That’s all I did.
Of course, I did have my normal breakfast not long before that -- a bowl of Honey Bunches of Oats with milk, along with a bowl of strawberries and blueberries.
I eat the cereal because I like it. I eat the strawberries and blueberries because I believe they can offset the damage done by decades of Dorito binging. While I wouldn’t say I was the least healthy eater in the world, a steady intake of chicken wings, pizza, Quarter Pounders with Cheese, fries and potato chips doesn’t necessarily qualify as a healthy diet. I’m fairly certain the blueberries are compensating for all of that now.

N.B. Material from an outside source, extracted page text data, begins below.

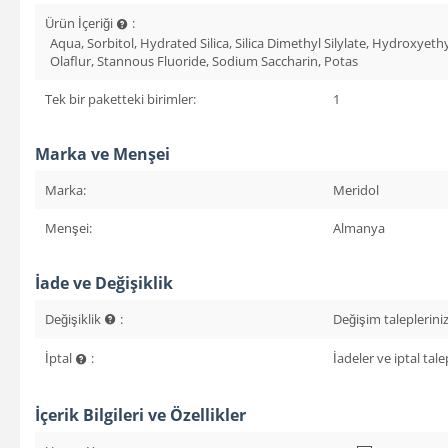
Ürün İçeriği
:
Aqua, Sorbitol, Hydrated Silica, Silica Dimethyl Silylate, Hydrox
Olaflur, Stannous Fluoride, Sodium Saccharin, Potas
Tek bir paketteki birimler:
1
Marka ve Menşei
Marka:
Meridol
Menşei:
Almanya
İade ve Değişiklik
Değişiklik
:
Değişim talepleriniz 
İptal
:
İadeler ve iptal talep
İçerik Bilgileri ve Özellikler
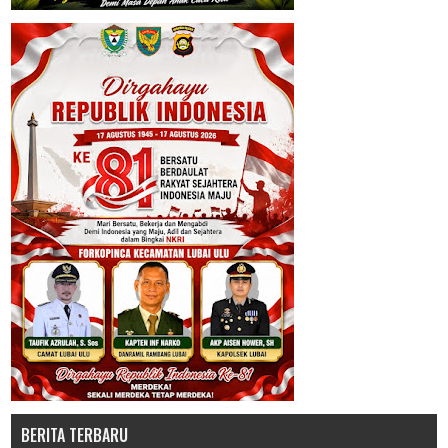
BERITA TERBARU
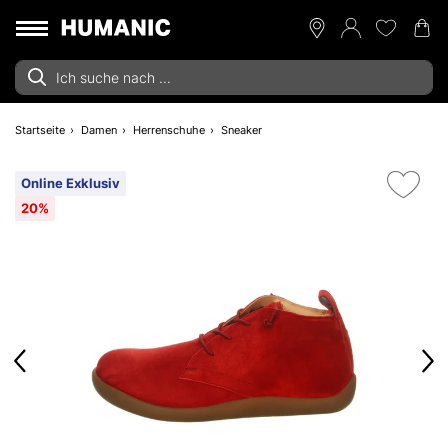
Startseite
Damen
Herrenschuhe
Sneaker
Online Exklusiv
20%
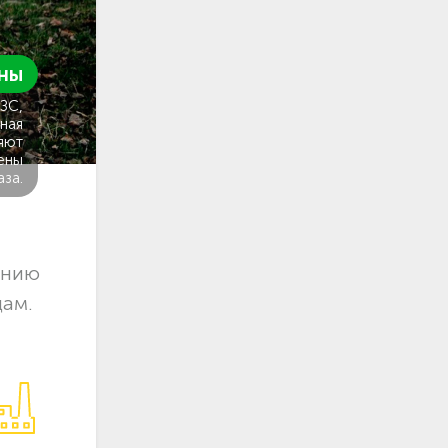
ны
ГЗС,
ная
яют
ены
аза.
ению
цам.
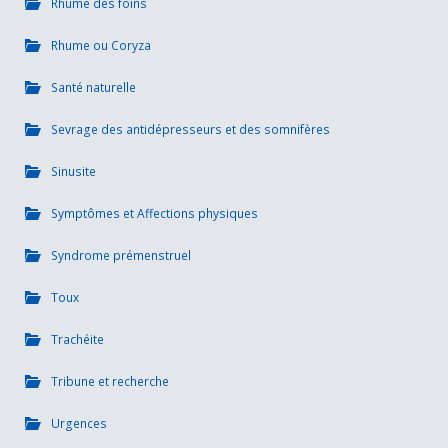
Rhume des foins
Rhume ou Coryza
Santé naturelle
Sevrage des antidépresseurs et des somnifères
Sinusite
Symptômes et Affections physiques
Syndrome prémenstruel
Toux
Trachéite
Tribune et recherche
Urgences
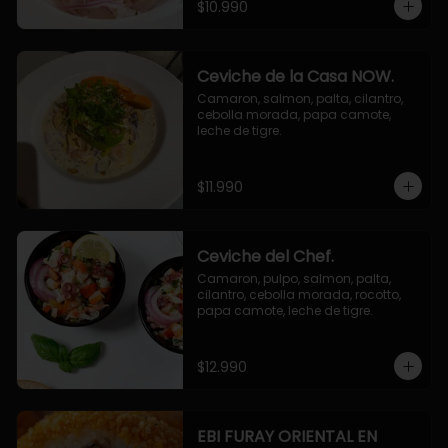
$10.990
Ceviche de la Casa NOW.
Camaron, salmon, palta, cilantro, 
cebolla morada, papa camote, 
leche de tigre.
$11.990
Ceviche del Chef.
Camaron, pulpo, salmon, palta, 
cilantro, cebolla morada, rocotto, 
papa camote, leche de tigre.
$12.990
EBI FURAY ORIENTAL EN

Oh, I also drank water and took the usual vitamins, if you want a complete breakfast inventory from the morning of the great banana incident.
In fairness to the banana, my skin already was slightly itchy when I woke up that morning, but it was after eating the banana sometime around 10:00AM that my immune system shifted into overdrive. Red bumps formed in my armpits within minutes of discarding the peel and, soon after, that familiar tightness in the throat joined the party.

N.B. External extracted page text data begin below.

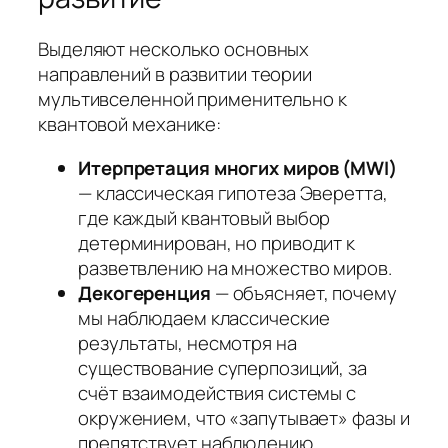
Выделяют несколько основных
направлений в развитии теории
мультивселенной применительно к
квантовой механике:
Итерпретация многих миров (MWI)
— классическая гипотеза Эверетта,
где каждый квантовый выбор
детерминирован, но приводит к
разветвлению на множество миров.
Декогеренция
— объясняет, почему
мы наблюдаем классические
результаты, несмотря на
существование суперпозиций, за
счёт взаимодействия системы с
окружением, что «запутывает» фазы и
препятствует наблюдению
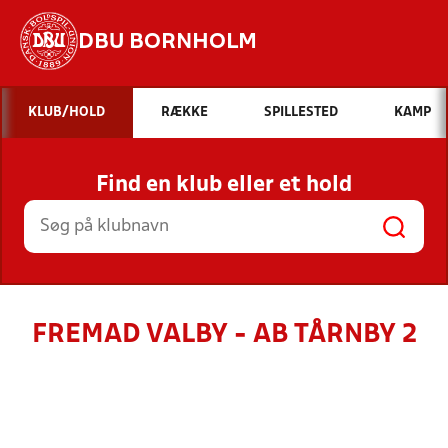
DBU BORNHOLM
Hvad vil du søge efter?
KLUB/HOLD
RÆKKE
SPILLESTED
KAMP
INDHOLD OG NYHEDER
Find en klub eller et hold
STILLINGER, RESULTATER, KLUBBER OG
HOLD
FREMAD VALBY - AB TÅRNBY 2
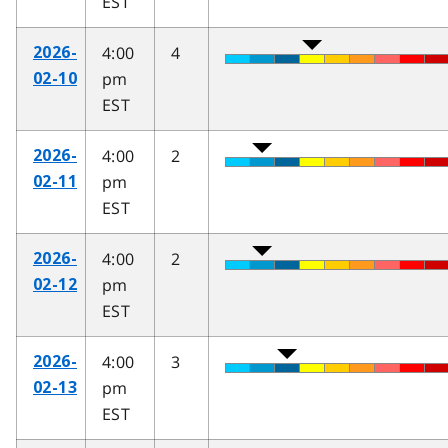
EST
4:00
4
2026-
pm
02-10
EST
4:00
2
2026-
pm
02-11
EST
4:00
2
2026-
pm
02-12
EST
4:00
3
2026-
pm
02-13
EST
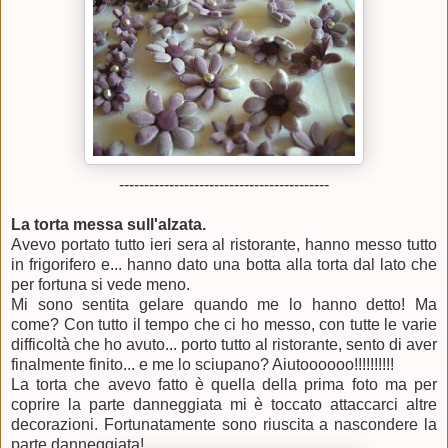
------------------------------------------
La torta messa sull'alzata.
Avevo portato tutto ieri sera al ristorante, hanno messo tutto
in frigorifero e... hanno dato una botta alla torta dal lato che
per fortuna si vede meno.
Mi sono sentita gelare quando me lo hanno detto! Ma
come? Con tutto il tempo che ci ho messo, con tutte le varie
difficoltà che ho avuto... porto tutto al ristorante, sento di aver
finalmente finito... e me lo sciupano? Aiutoooooo!!!!!!!!!!
La torta che avevo fatto è quella della prima foto ma per
coprire la parte danneggiata mi è toccato attaccarci altre
decorazioni. Fortunatamente sono riuscita a nascondere la
parte danneggiata!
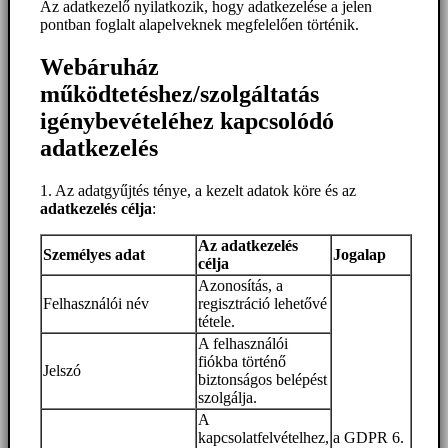
Az adatkezelő nyilatkozik, hogy adatkezelése a jelen
pontban foglalt alapelveknek megfelelően történik.
Webáruház
működtetéshez/szolgáltatás
igénybevételéhez kapcsolódó
adatkezelés
1. Az adatgyűjtés ténye, a kezelt adatok köre és az
adatkezelés célja
:
Az adatkezelés
Személyes adat
Jogalap
célja
Azonosítás, a
Felhasználói név
regisztráció lehetővé
tétele.
A felhasználói
fiókba történő
Jelszó
biztonságos belépést
szolgálja.
A
kapcsolatfelvételhez,
a GDPR 6.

Trust me when I tell you nothing gets your attention faster than a restricted airway. It doesn’t hurt, but it is most definitively unnerving. One minute you’re fine, and the next you find yourself gagging on your own uvula and wheezing like a ninety-year-old chain-smoking coal miner with a collapsed lung.
Fortunately, I’ve had only one reaction so severe that I seriously considered calling 911 and it was a long time ago. My troubles in recent years have been comparatively mild, resulting in only slight restriction of the trachea and a few hives that hang around just long enough to remind me how uncomfortable hives can be.

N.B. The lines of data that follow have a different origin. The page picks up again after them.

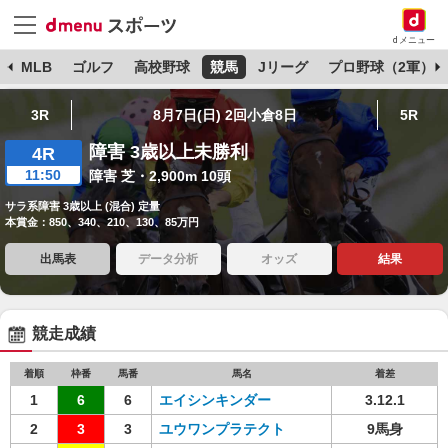
dメニュー
球
MLB
ゴルフ
高校野球
競馬
Jリーグ
プロ野球（2軍）
3R
8月7日(日) 2回小倉8日
5R
障害 3歳以上未勝利
4R
11:50
障害 芝・2,900m 10頭
サラ系障害 3歳以上 (混合) 定量
本賞金：850、340、210、130、85万円
出馬表
データ分析
オッズ
結果
競走成績
着順
枠番
馬番
馬名
着差
1
6
6
エイシンキンダー
3.12.1
2
3
3
ユウワンプラテクト
9馬身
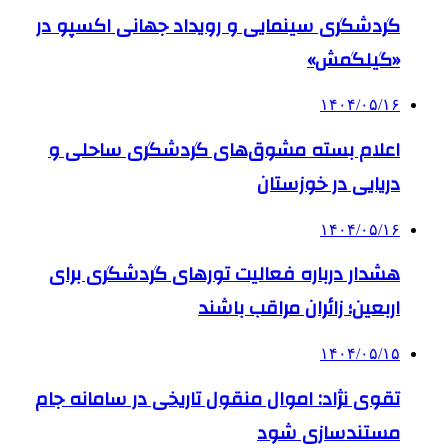
گردشگری سینمایی و رویداد جهانی اکسپو در
«گیلگمش»
۱۴۰۴/۰۵/۱۶
اعلام بسته مشوق‌های گردشگری ساحلی و
دریایی در خوزستان
۱۴۰۴/۰۵/۱۶
هشدار درباره فعالیت تورهای گردشگری برای
اربعین؛ زائران مراقب باشند
۱۴۰۴/۰۵/۱۵
تقوی نژاد: اموال منقول تاریخی در سامانه جام
مستندسازی شود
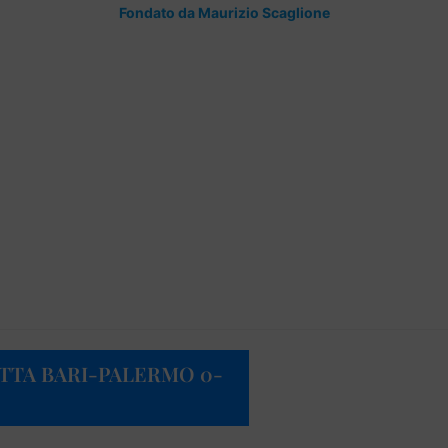
Fondato da Maurizio Scaglione
RITTA BARI-PALERMO 0-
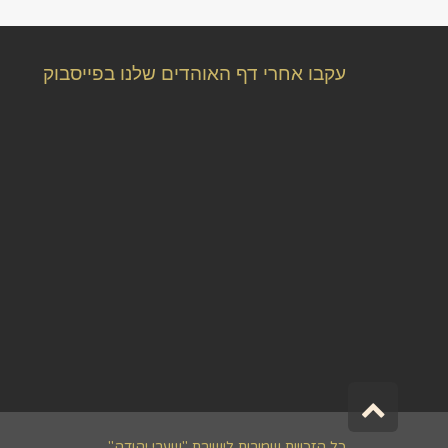
עקבו אחרי דף האוהדים שלנו בפייסבוק
גלילה
לראש
כל הזכויות שמורות לישיבת "שערי יהודה"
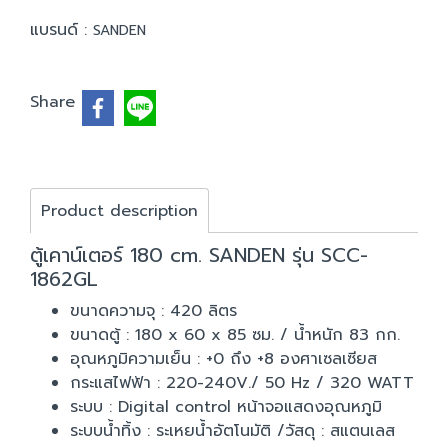
แบรนด์ :
SANDEN
Share
Product description
ตู้เคาน์เตอร์ 180 cm. SANDEN รุ่น SCC-
1862GL
ขนาดความจุ : 420 ลิตร
ขนาดตู้ : 180 x 60 x 85 ซม. / น้ำหนัก 83 กก.
อุณหภูมิความเย็น : +0 ถึง +8 องศาเซลเซียส
กระแสไฟฟ้า : 220-240V./ 50 Hz / 320 WATT
ระบบ : Digital control หน้าจอแสดงอุณหภูมิ
ระบบน้ำทิ้ง : ระเหยน้ำอัตโนมัติ /วัสดุ : สแตนเลส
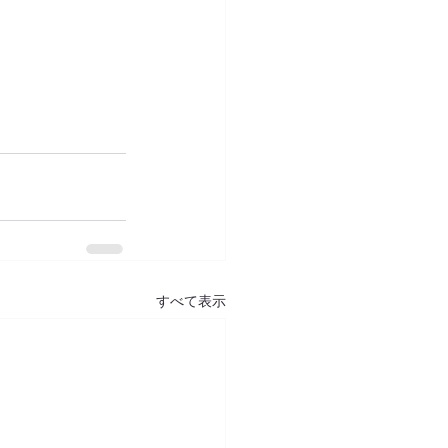
すべて表示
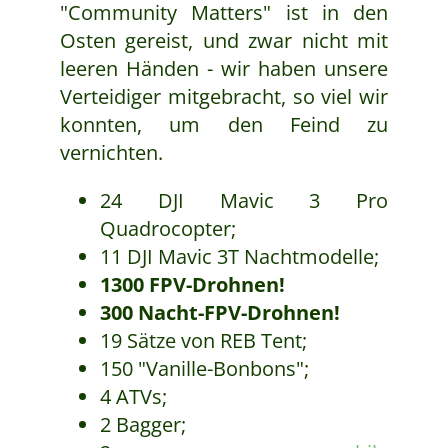
"Community Matters" ist in den
Osten gereist, und zwar nicht mit
leeren Händen - wir haben unsere
Verteidiger mitgebracht, so viel wir
konnten, um den Feind zu
vernichten.
24 DJI Mavic 3 Pro
Quadrocopter;
11 DJI Mavic 3T Nachtmodelle;
1300 FPV-Drohnen!
300 Nacht-FPV-Drohnen!
19 Sätze von REB Tent;
150 "Vanille-Bonbons";
4 ATVs;
2 Bagger;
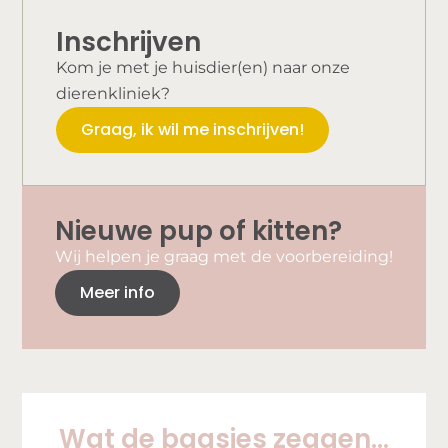
Inschrijven
Kom je met je huisdier(en) naar onze
dierenkliniek?
Graag, ik wil me inschrijven!
Nieuwe pup of kitten?
Wij helpen je graag met de voorbereiding!
Meer info
Wat de baasjes zeggen...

I wish I could identify my triggers, which would enable me to avoid those things that set off an allergic reaction. Whenever I’ve broken out, there’s never been an obvious culprit, except for that one time I ate gumbo chock full of crabs and clams. They might not have caused my lips to swell, but they’re nasty and that’s enough reason for me to blame them. Unfortunately, I’m not entirely certain I have identifiable triggers. It is an understood fact that there are times when the immune system, just for poops and giggles, decides to respond to an allergen that isn’t there, flooding the body with mast cells itching for a fight with a foe they can’t find. And that’s the most annoying part of it – not knowing what to avoid, or whether avoiding anything will make any difference anyway.
So, maybe it was the banana.
Maybe it was the combined effect of the banana and the strawberries.
Maybe it was the lethal combination of the 5:45AM cycle class, the healthy cereal and the fruit, with the banana serving as the final nail in the coffin.
Perhaps all that healthiness is the root cause. I’m starting to think I might need to return to the dietary patterns of my unenlightened, halcyon youth. After all, I can’t recall the last time Doritos made my throat close up.